A majority of hospitals reported incorporating performance on publicly reported quality measures into their quality improvement efforts, however many hospital leaders expressed concern about the clinical meaningfulness of quality measures, the ability to draw inferences about quality from them and the potential for “gaming” the system to improve them, according to Peter K. Lindenauer, MD, MSc, of the Baystate Medical Center, in Springfield, Mass., and colleagues.
Public reporting programs are a strategy of the Centers for Medicare & Medicaid Services (CMS) to improve outcomes for hospitalized patients. Performance measures are published on CMS’ website. Another goal of publicly reporting quality measures is to encourage improvement efforts. The authors conducted a survey to describe hospital leaders’ attitudes toward the publicly reported measures.

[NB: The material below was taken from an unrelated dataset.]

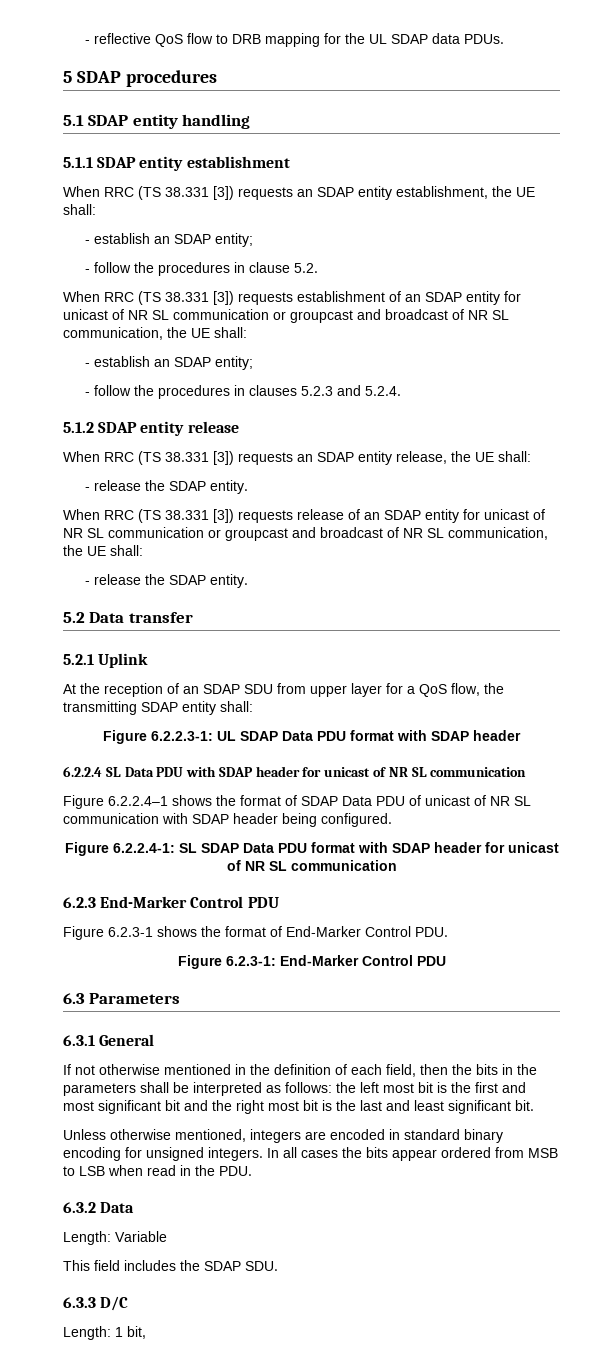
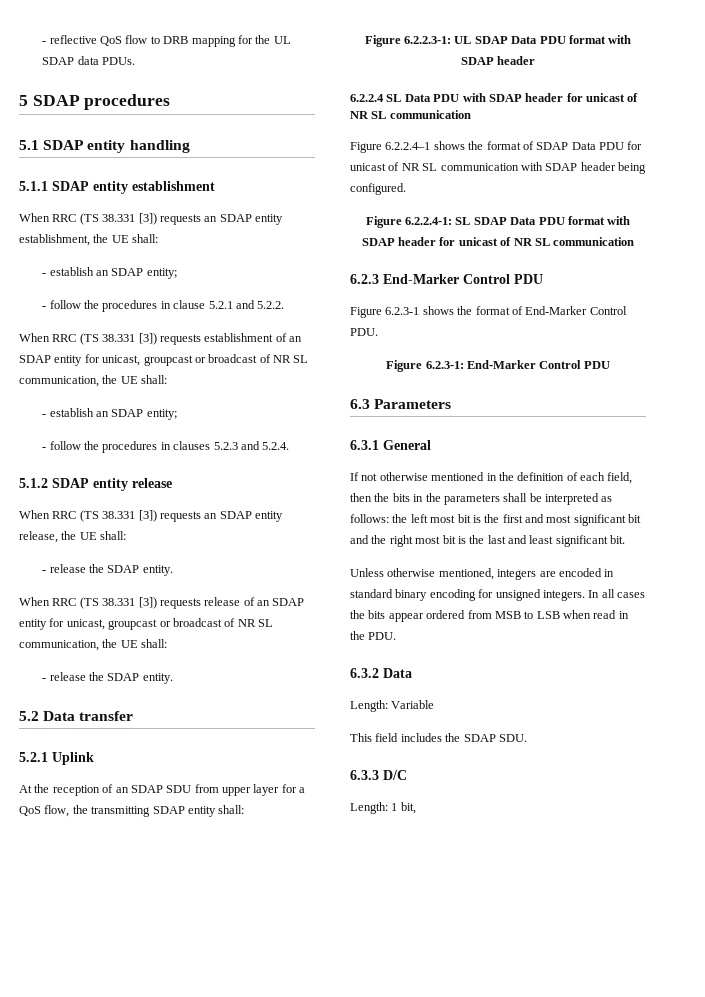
[294,263,319,273] 5.2. -> [208,300,285,309] 5.2.1 and 5.2.2.
[63,309,381,323] unicast of NR SL communication or groupcast and -> [102,355,206,366] unicast, groupcast or
[484,509,545,520] [63,527,316,541] unicast of NR SL communication or groupcast and -> [66,619,171,630] unicast, groupcast or
[409,795,421,806] of -> [627,141,643,150] for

The authors mailed a 21-item questionnaire from January through September 2012 to senior hospital leaders from a sample of 630 hospitals. A total of 380 (60.3 percent) hospitals responded.

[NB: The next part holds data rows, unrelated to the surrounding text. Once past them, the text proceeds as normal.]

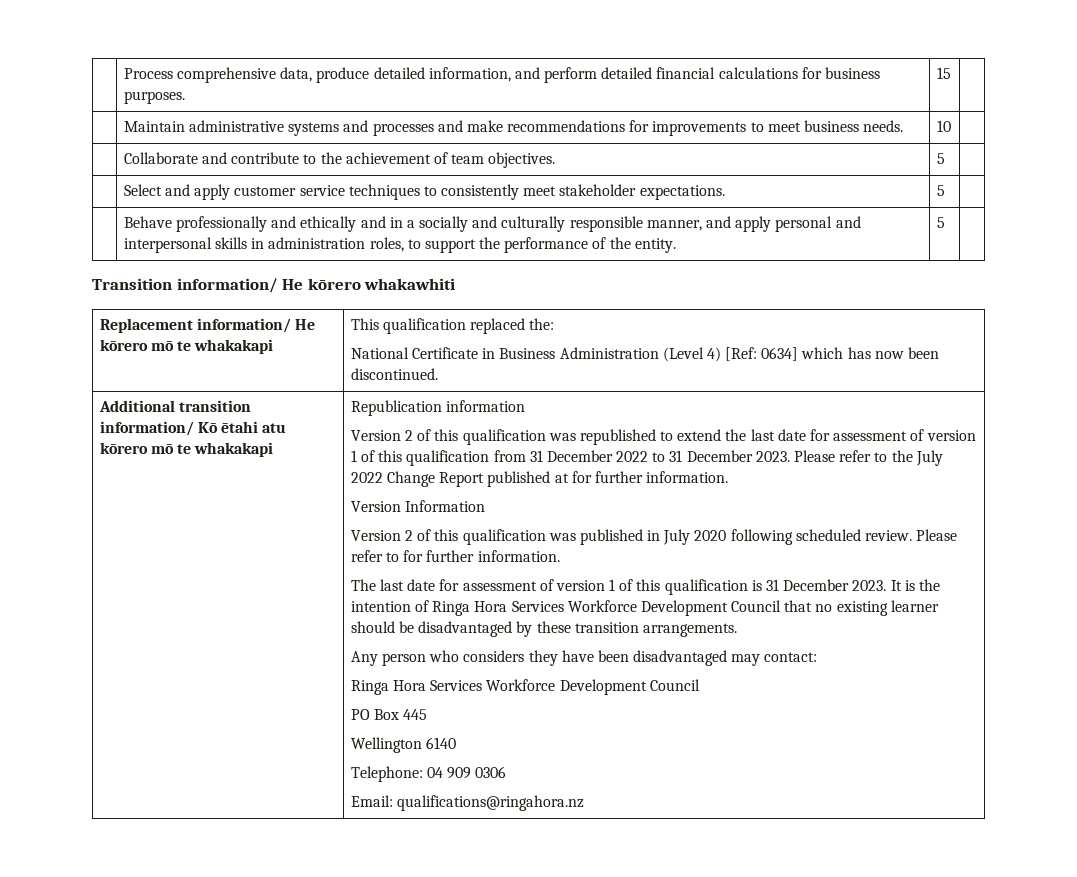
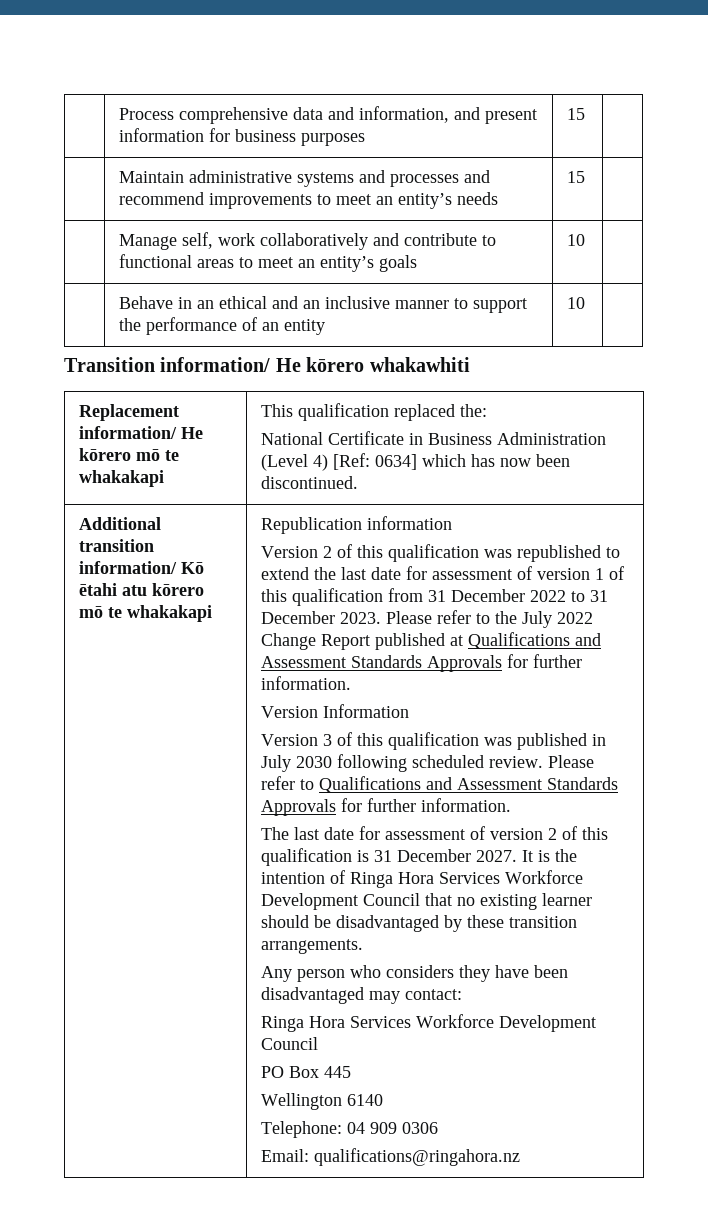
[280,67,798,83] data, produce detailed information, and perform detailed financial calculations -> [293,106,538,124] [119,128,205,142] data and information, and present information
[123,91,185,104] purposes. -> [301,133,366,146] purposes
[466,120,904,136] [936,120,951,132] [123,152,556,168] [936,153,945,164] [123,184,725,200] [936,185,945,196] [123,216,861,232] [123,237,404,253] make recommendations for improvements to meet business needs. | 10 | // | Collaborate and contribute to the achievement of team objectives. | 5 | // | Select and apply customer service techniques to consistently meet stakeholder expectations. | 5 | // | Behave professionally and ethically and in a socially and culturally responsible manner, and apply personal and interpersonal skills in administration roles, -> [119,192,499,209] [567,171,586,183] [119,232,497,250] [119,254,418,272] [567,234,586,246] [119,296,450,309] recommend improvements to meet an entity’s needs | 15 | // | Manage self, work collaboratively and contribute to functional areas to meet an entity’s goals | 10 | // | Behave in an ethical and an inclusive manner
[609,237,676,253] [936,217,945,228] the entity. | 5 -> [262,319,326,335] [567,297,586,309] an entity | 10
(569, 478) none -> [468,632,602,649] [261,655,503,672] Qualifications and Assessment Standards Approvals
[404,530,413,541] 2 -> [323,734,333,746] 3
[694,530,727,541] 2020 -> [296,756,333,768] 2030
(399, 557) none -> [319,776,619,793] [261,799,337,816] Qualifications and Assessment Standards Approvals
[609,579,616,591] 1 -> [548,828,558,840] 2
[852,580,887,591] 2023. -> [476,850,518,862] 2027.

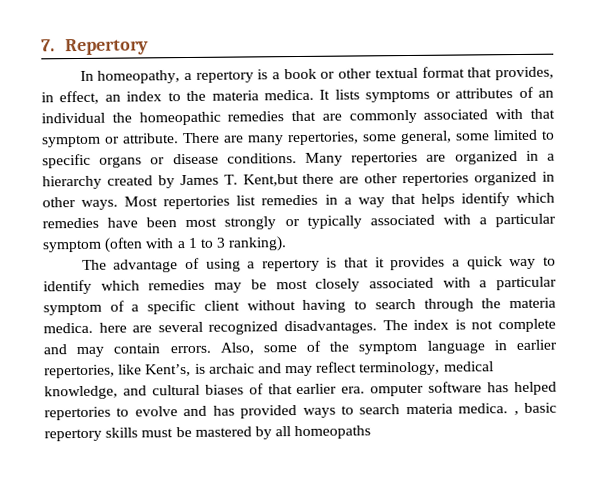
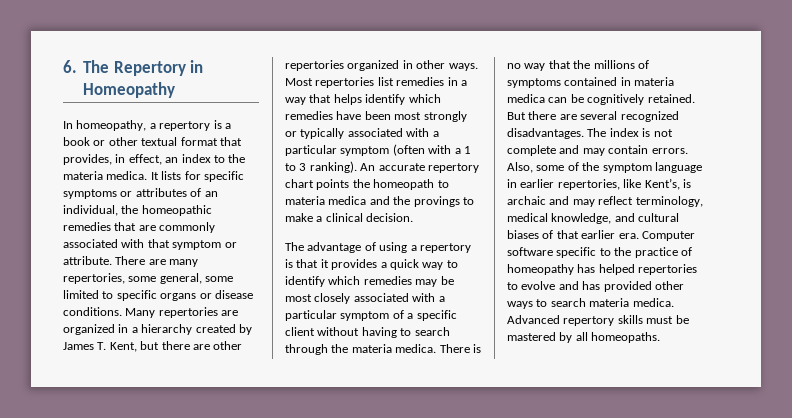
[41,39,55,52] 7. -> [63,60,110,73] 6. The
(150, 47) none -> [190,60,204,73] [83,82,176,98] in Homeopathy
(360, 94) none -> [184,171,244,182] for specific
[41,112,105,124] individual -> [63,205,118,216] individual,
[242,174,299,187] Kent,but -> [109,341,160,352] Kent, but
(288, 244) none -> [360,163,479,173] [285,179,449,190] [285,196,474,207] [285,213,414,222] An accurate repertory chart points the homeopath to materia medica and the provings to make a clinical decision.
[98,322,127,333] here -> [439,344,481,353] [507,60,649,71] [507,77,675,88] [507,94,695,105] [507,111,557,120] There is no way that the millions of symptoms contained in materia medica can be cognitively retained. But there
[370,381,483,397] omputer software -> [641,231,695,241] [507,247,692,258] [507,264,574,275] Computer software specific to the practice of homeopathy
(298, 412) none -> [654,281,684,290] other
[513,402,557,416] , basic -> [507,315,560,324] Advanced
[294,425,372,440] homeopaths -> [591,332,661,343] homeopaths.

A total of 87.1 percent of the hospitals reported incorporating performance on publicly reported measures into their annual goals. More than 70 percent of hospitals agreed with the statement that “public reporting stimulates quality improvement activity at my institution” for mortality, readmission, process and patient experience measures. However, less than 50 percent of the hospitals agreed with the statement that measured differences among hospitals were clinically meaningful for mortality, readmission, cost and volume measures. Between 45.7 percent to 58.6 percent of hospital leaders also were concerned that a focus on publicly reported quality measures could lead to neglect of other important topics and there was a similar concern among 32 percent to 57.6 percent of hospital leaders about hospitals trying to “game” the system by changing documentation and coding to show improvement rather than making actual changes in clinical care.
“Our study indicates that quality measures reported on the CMS’ Hospital Compare website play a major role in hospital planning and improvement effort," the authors state. "However, important concerns about the clinical meaningfulness, unintended consequences and methods of measurement programs are common.”

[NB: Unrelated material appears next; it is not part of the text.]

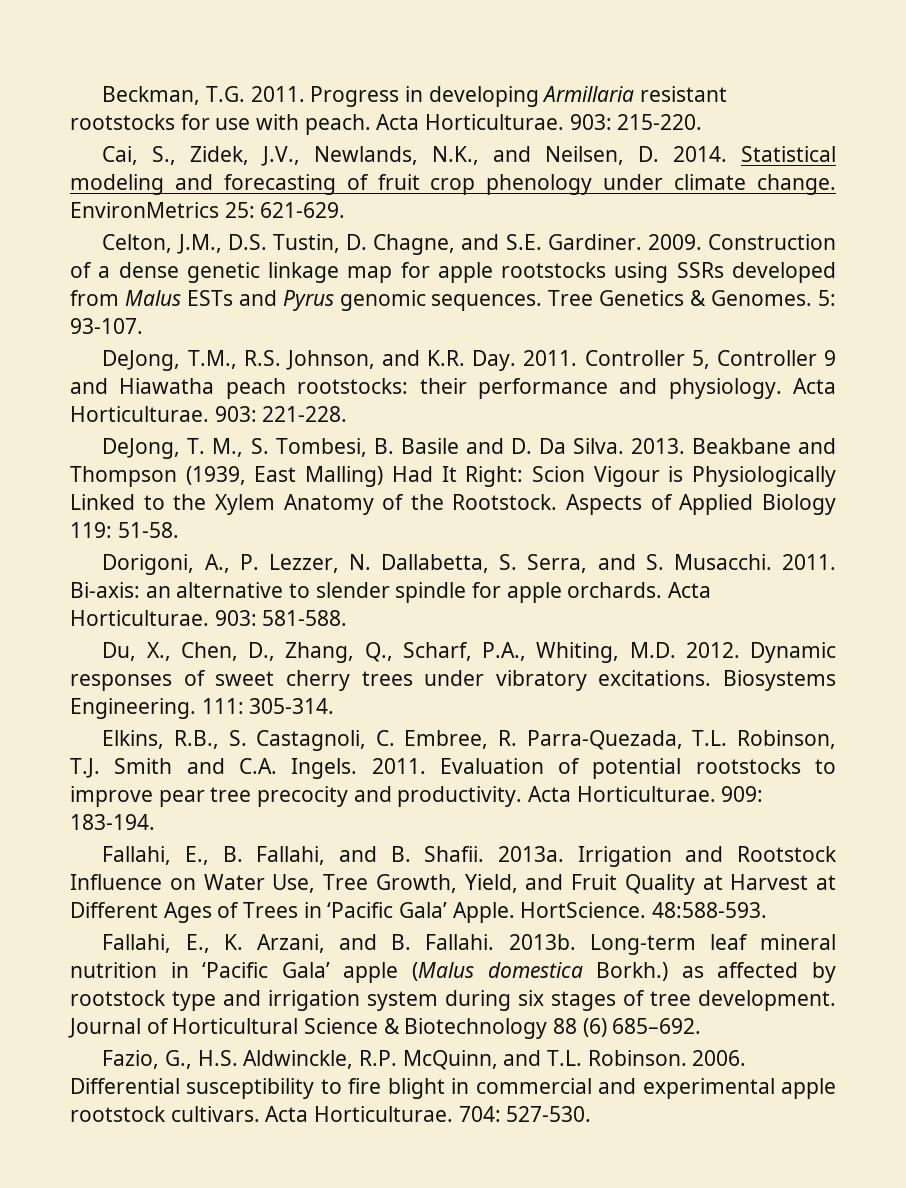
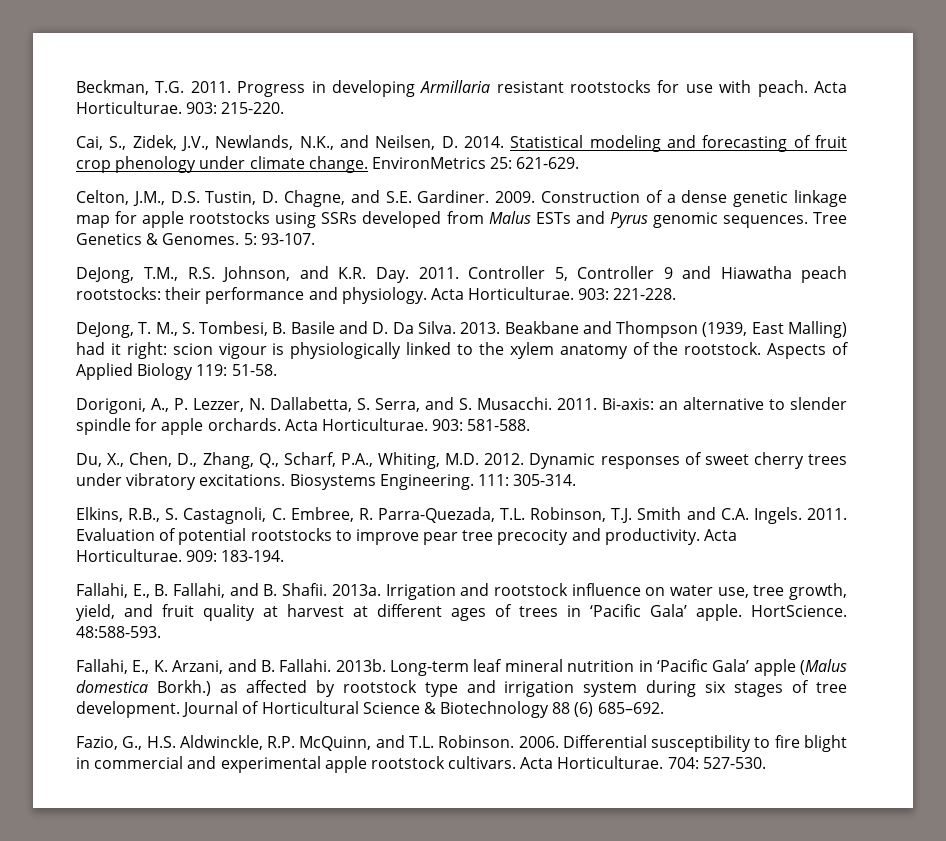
[391,466,836,487] [70,494,374,515] Had It Right: Scion Vigour is Physiologically Linked to the Xylem Anatomy -> [76,342,628,359] had it right: scion vigour is physiologically linked to the xylem anatomy
[452,494,558,510] Rootstock. -> [684,342,762,355] rootstock.
[737,846,837,862] [70,874,836,895] [70,902,515,923] Rootstock Influence on Water Use, Tree Growth, Yield, and Fruit Quality at Harvest at Different Ages of Trees in ‘Pacific Gala’ Apple. -> [493,583,847,600] [76,604,742,621] rootstock influence on water use, tree growth, yield, and fruit quality at harvest at different ages of trees in ‘Pacific Gala’ apple.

In a related commentary, Failure of Public Reporting and Pay-For-Performance Programs, Lara Goitein, MD, of Christus St. Vincent Regional Medical Center, Santa Fe, NM, writes: “In my view, current policies, although well intentioned, tend to make performance measurement an end in itself rather than a means to better care. The solution cannot be more or different measures: the problem is inherent to imposing performance measurement without regard to the context. For performance improvement programs to succeed, practicing clinicians should be actively engaged and the connection between measurement and improvement ensured. … The CMS and other health insurers should shift their focus from the reporting of quality measures to the process of improving quality, as previously suggested by Werner and McNutt.”
References: JAMA Intern Med. Published online October 6, 2014. doi:10.1001/jamainternmed.2014.5161; and
JAMA Intern Med. Published online October 6, 2014. doi:10.1001/jamainternmed.2014.3403.